Quantitative MRS of the Human Breast at 3T

There is a great need for improved non-invasive tools for evaluating breast cancer. A technique called magnetic resonance spectroscopy (MRS), generally performed along with a MRI examination, can produce information about the quantities of specific metabolites within a distinct lesion in a breast. The amount of signal produced by choline-containing compounds (tCho) is known to be higher in malignant tumors than in benign and normal tissues. Previous work by a number of groups has demonstrated that measuring tCho can provide clinically useful information. On clinical 1.5 T MR scanners, simply detecting a tCho signal indicates that a suspect lesion is malignant. It has also been shown that the tCho signal decreases in response to successful chemotherapy treatment, suggesting that it can be used as an early indicator of response. These findings are encouraging and demonstrate clinical potential. However, if breast MRS is to be made into a clinically usable tool, it will be necessary to produce quantitative, reliable measurements of tCho, rather than qualitative judgments of detectability. This is particularly critical for performing longitudinal studies, such as monitoring treatment response. Quantitative measurements are also required for performing diagnosis with higher-field scanners, as the increased sensitivity makes tCho detectable in benign lesions and normal breast tissues. The goal of this project is to develop and demonstrate a reliable methodology for making quantitative tCho measurements in breast lesions on clinical 3T MR scanners.
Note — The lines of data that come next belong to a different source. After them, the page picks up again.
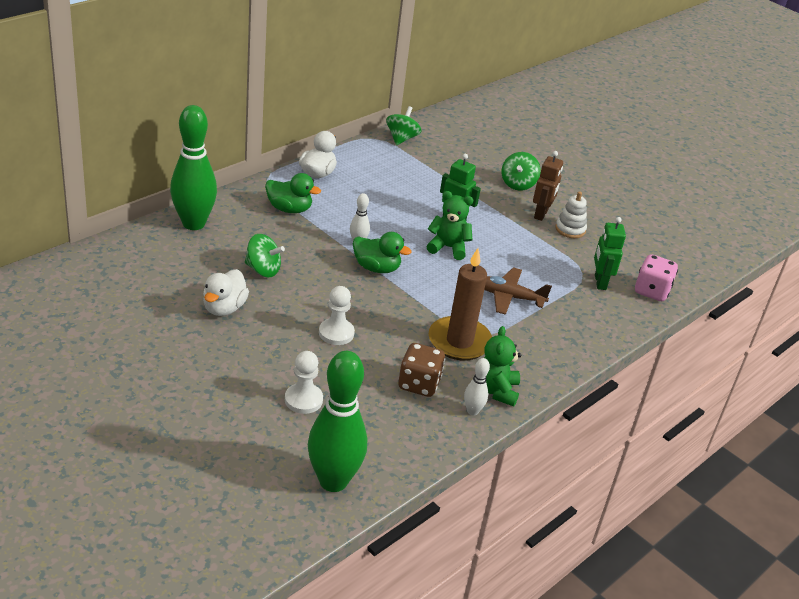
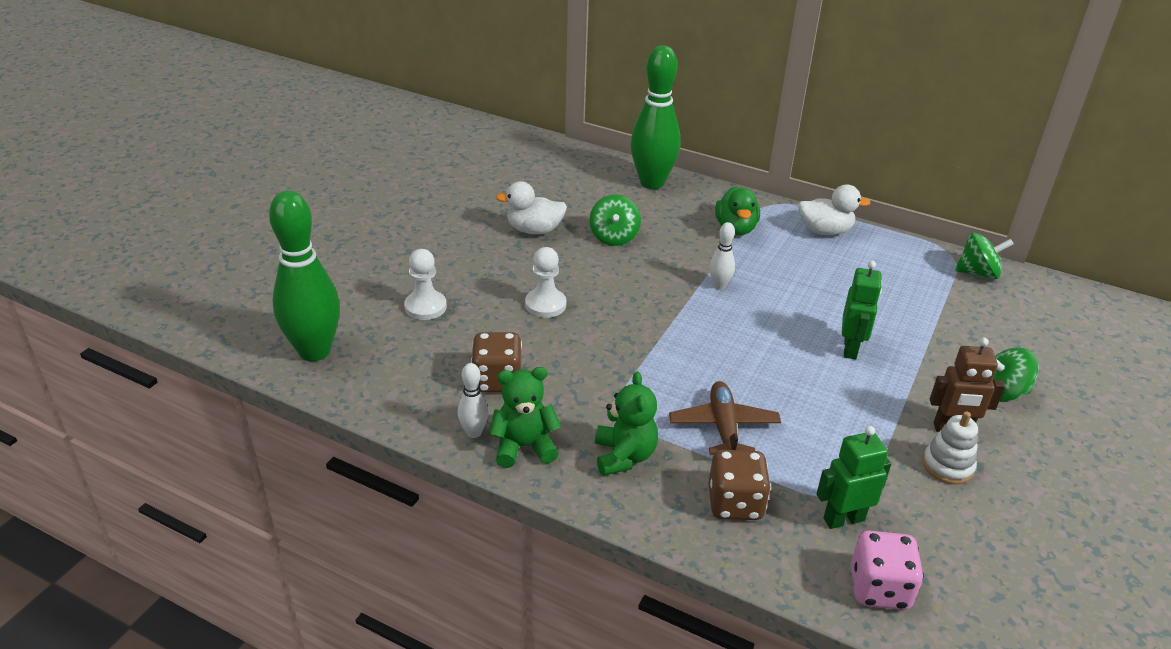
camera: 75 degrees right, 0 degrees up
green duck [353,232,412,273] -> none
green teddy bear [427,191,473,260] -> green teddy bear moved to [595,371,658,476]
brown candle [429,248,492,361] -> none
none -> brown dice [709,450,771,520]

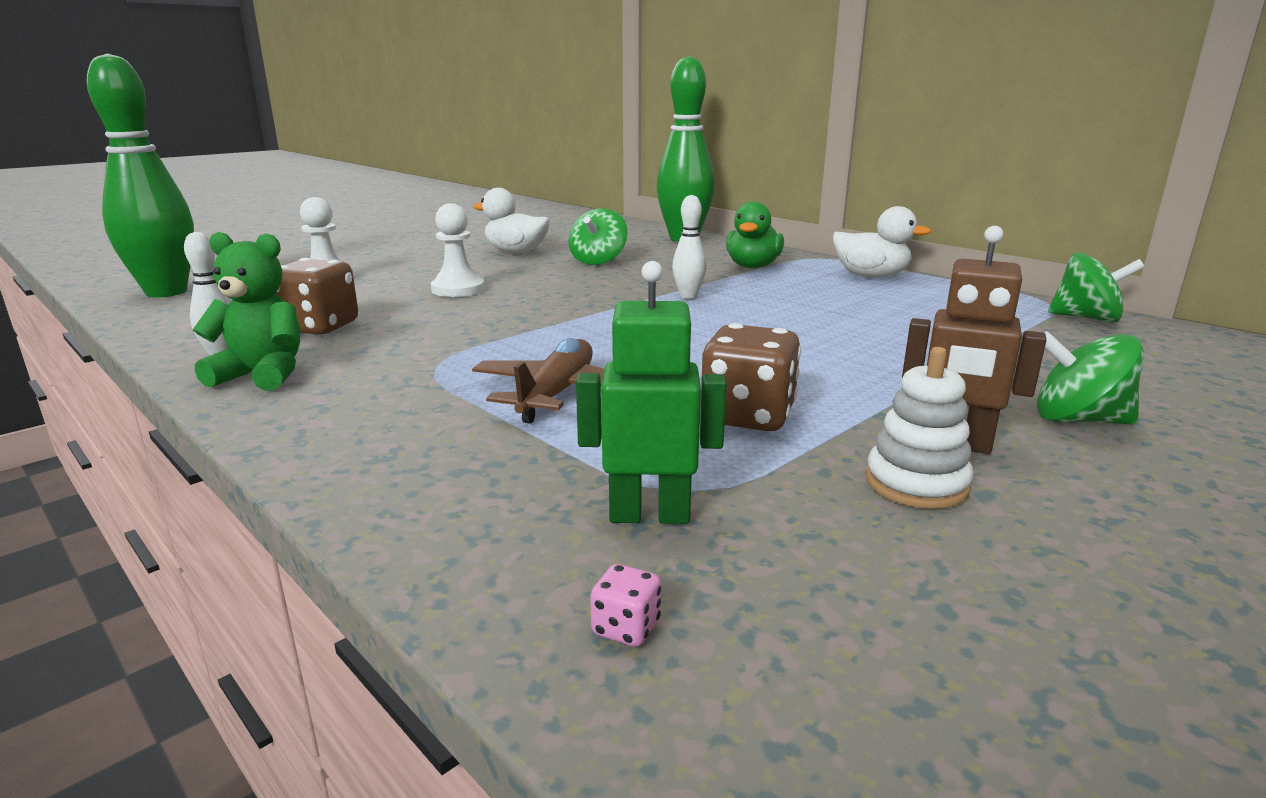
camera: 20 degrees right, 15 degrees down
green teddy bear [595,371,658,476] -> none
brown dice [709,450,771,520] -> brown dice moved to [701,323,801,431]
green robot [842,261,882,359] -> none
pink dice [851,530,924,610] -> pink dice [590,564,661,647], size x0.42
The specific aims are to 1) optimize pulse sequences and aquisition methods, 2) evaluate reproducibility and identify sources of error, and 3) demonstrate feasibility of monitoring response to treatment in a small patient study. This translational research project will bring advanced research methods to a clinical MR system, and provide the foundation for large-scale, multi-center trials that are required to evaluate clinical efficacy.